- Born: Henry Rowell 10 May 1958 (age 68) Sunderland, County Durham, England, UK
- Occupations: Broadcaster; radio DJ; newsreader;
- Employers: BBC Radio Newcastle; BBC Radio Bristol; GWR FM; HTV;
- Known for: Geordie Racer
- Criminal charges: Indecent assault and making indecent images of children
- Children: 1

= Peter Rowell =

English radio and television presenter and convicted criminal

Peter Rowell (born 10 May 1958) is an English former radio and television presenter.

Rowell spent much of his career working in the West of England. In March 2012, he was jailed for six years after admitting 12 charges of indecent sexual assault against underage girls and further charges of making and possessing indecent images of children.

==Career==
Born in Sunderland, County Durham, Rowell began his career as a presenter for BBC Radio Newcastle. During this time, he played the role of a fictional DJ in the 1988 drama series Geordie Racer as part of the long-running BBC Schools series Look and Read.

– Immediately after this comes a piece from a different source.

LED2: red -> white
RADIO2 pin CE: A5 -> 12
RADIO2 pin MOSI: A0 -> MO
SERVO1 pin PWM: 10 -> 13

Towards the end of the decade, Rowell moved to Bristol to become a presenter for GWR FM. Around this time, he also worked for HTV West (now ITV West Country) as a continuity announcer, before joining the station full-time in 1997 as a daytime bulletin newsreader. While at HTV, Rowell also worked as a features reporter and presented a number of non-news regional programmes.

After the death of Princess Diana in 1997, Rowell faced a disciplinary hearing after saying "she had huge knockers" after footage of the princess was shown and not realising the microphone was switched on.

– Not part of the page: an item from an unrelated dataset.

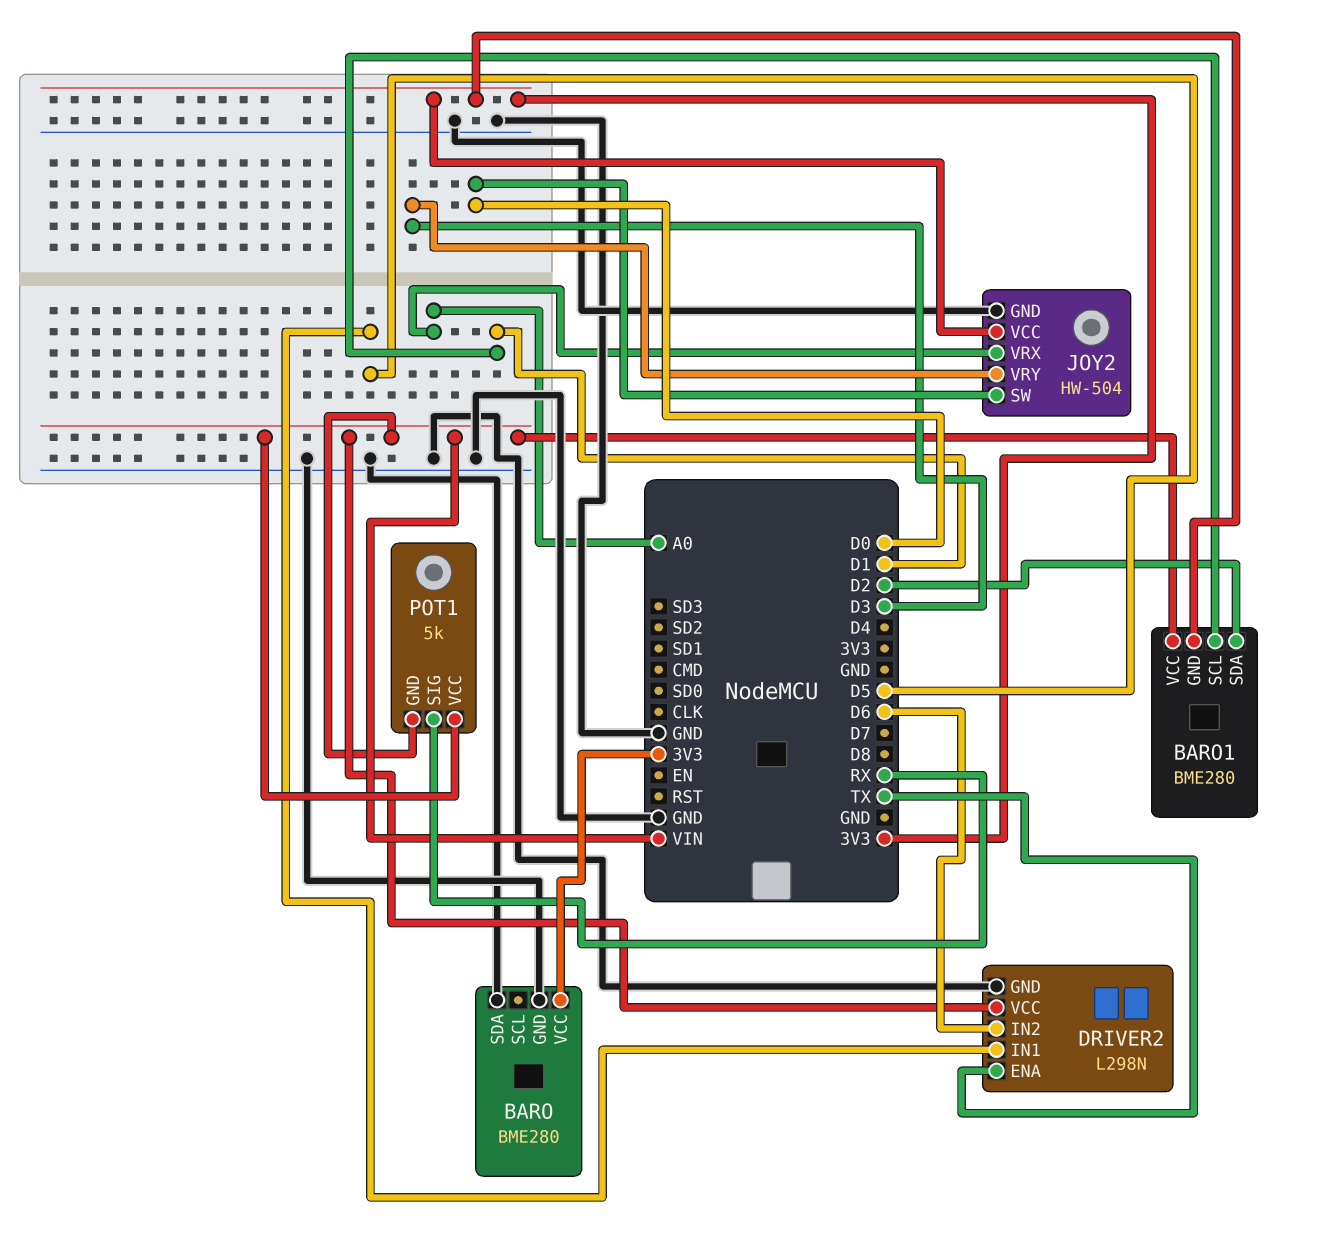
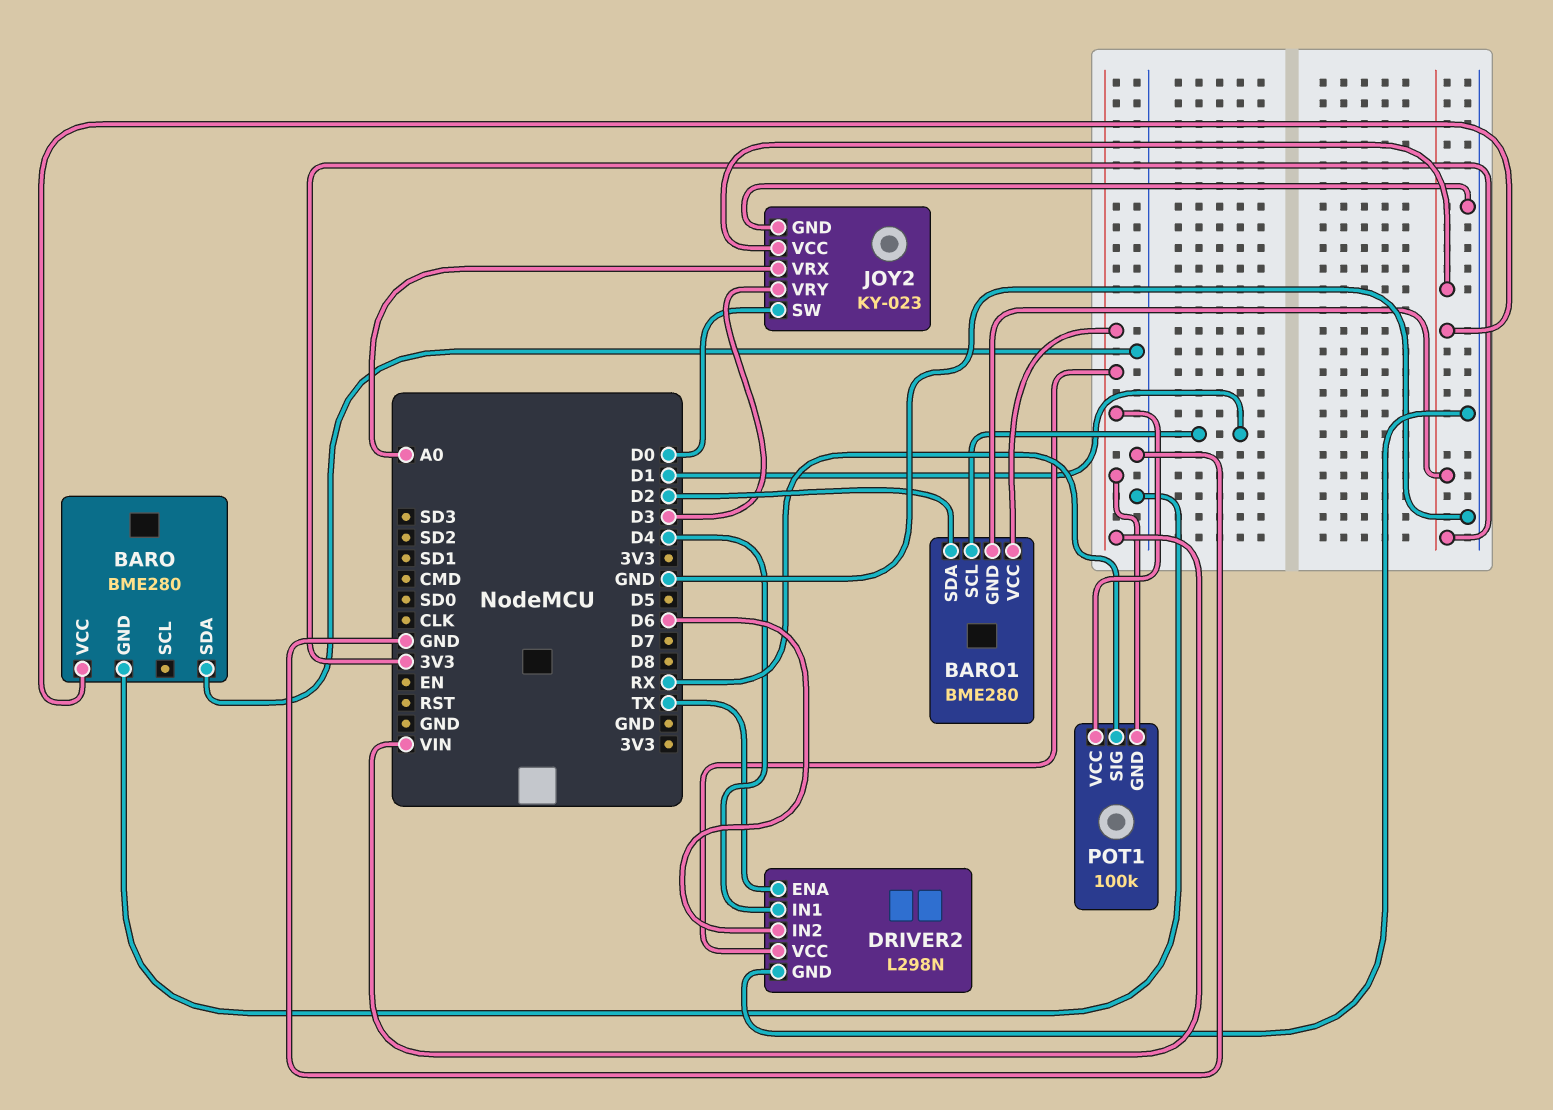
DRIVER2 pin IN1: D5 -> D4
JOY2: HW-504 -> KY-023
POT1: 5k -> 100k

He left ITV West in May 2010 and joined BBC Radio Bristol to present its weekday afternoon and Sunday morning shows. He left the BBC a year later after his contract expired.

==Personal life==
Rowell is divorced with one child and, prior to his imprisonment, lived in Wickwar, Gloucestershire. Rowell has also supported various charities including the National Animal Support League and KWADS (Knowle West Against Drugs).

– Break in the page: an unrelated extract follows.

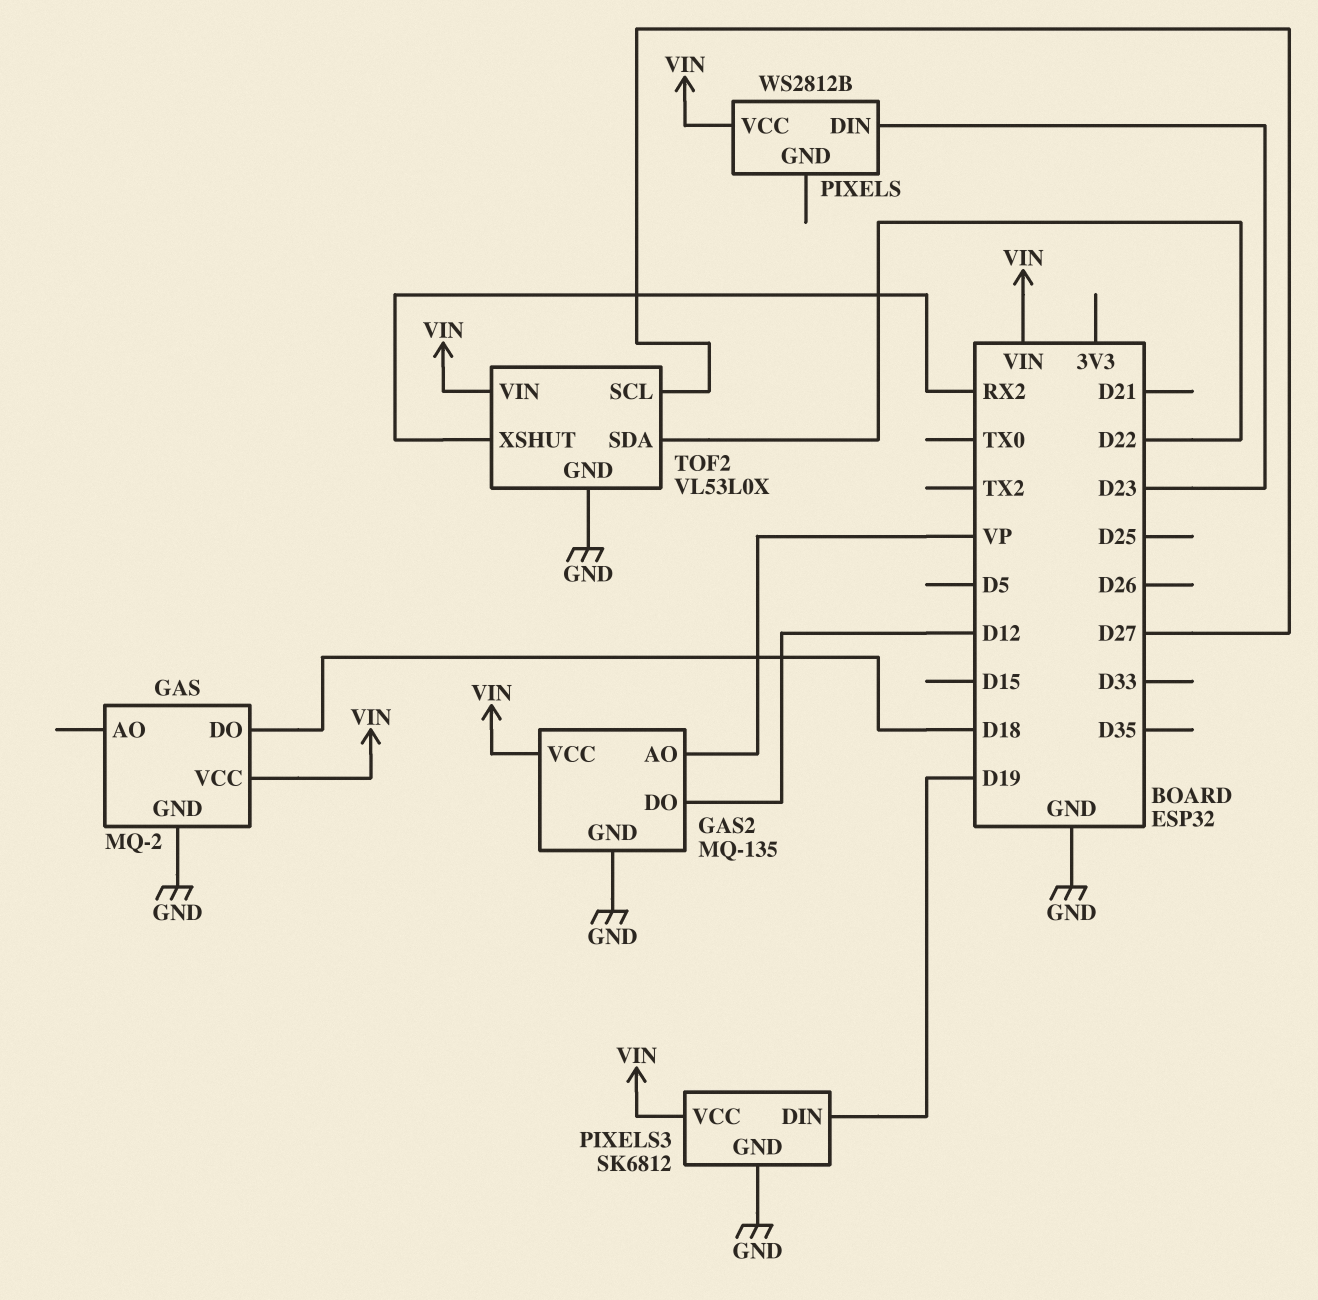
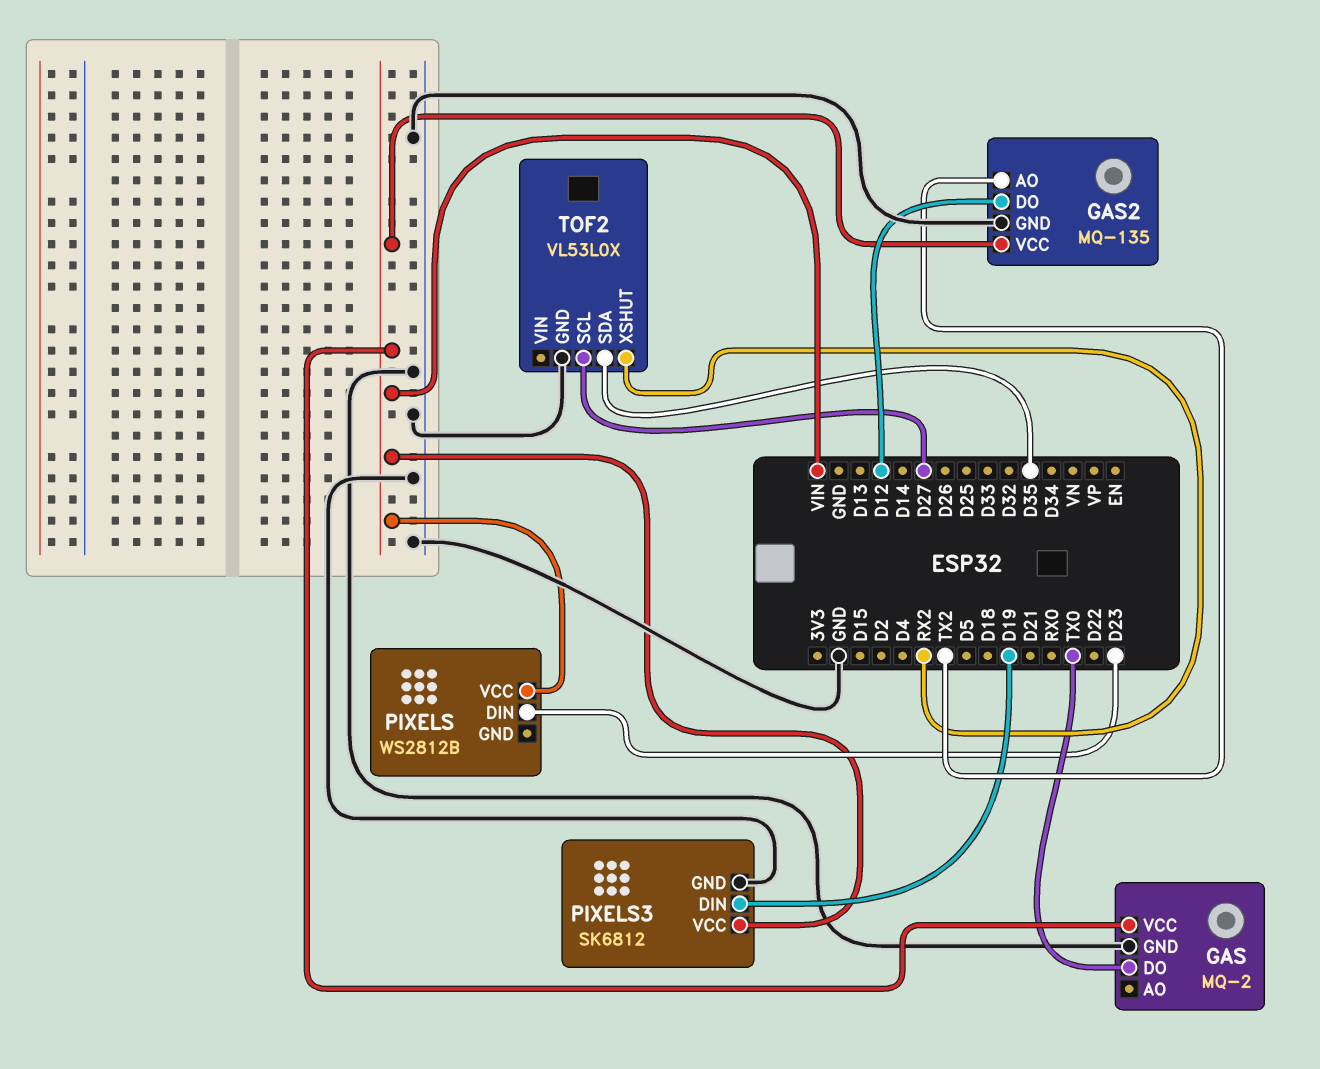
GAS pin DO: D18 -> TX0
GAS2 pin AO: VP -> TX2
TOF2 pin SDA: D22 -> D35
TOF2 pin VIN: VIN -> none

==Indecent assaults conviction==
On 29 March 2011, Rowell was reported missing after he failed to turn up for work at the BBC's Bristol studios and could not be contacted. Rowell was found in Keswick in Cumbria 36 hours after he was last seen at a supermarket in Yate. He was arrested a day later.

On 22 April 2011, Avon and Somerset Police charged Rowell with four counts of indecent assault, dating back to the late 1980s and early 1990s. A month later, he was also charged with seven counts of possessing and making indecent images of children along with seven counts of indecent assault against four girls under the age of sixteen. Rowell appeared before North Avon magistrates' court on 10 June 2011 to face further charges relating to a fifth victim, including rape against a 16-year-old and two counts of sexual assault. and was released on bail with conditions attached until October 2011.

The case was committed to trial in October 2011 after Rowell pleaded not guilty to a total of seventeen charges of rape, indecent assault and making and possessing indecent images. At Bristol Crown Court on 13 January 2012, Rowell admitted 12 charges of indecent assault against five girls under the age of 16 and seven counts of making and possessing child pornography. The rape charge was downgraded to indecent assault, which the court accepted. Avon and Somerset Police said many of the offences had occurred while Rowell was working as a presenter for GWR FM and took place at the station's former studios at St. Augustine's Reach on the Bristol waterfront.
On 2 March 2012, Judge David Ticehurst sentenced Rowell to six years in prison and placed him on the sex offender register.

On 1 April 2026, Rowell was returned to prison for 24 weeks after admitting breaking the conditions of his sexual offenders sentence.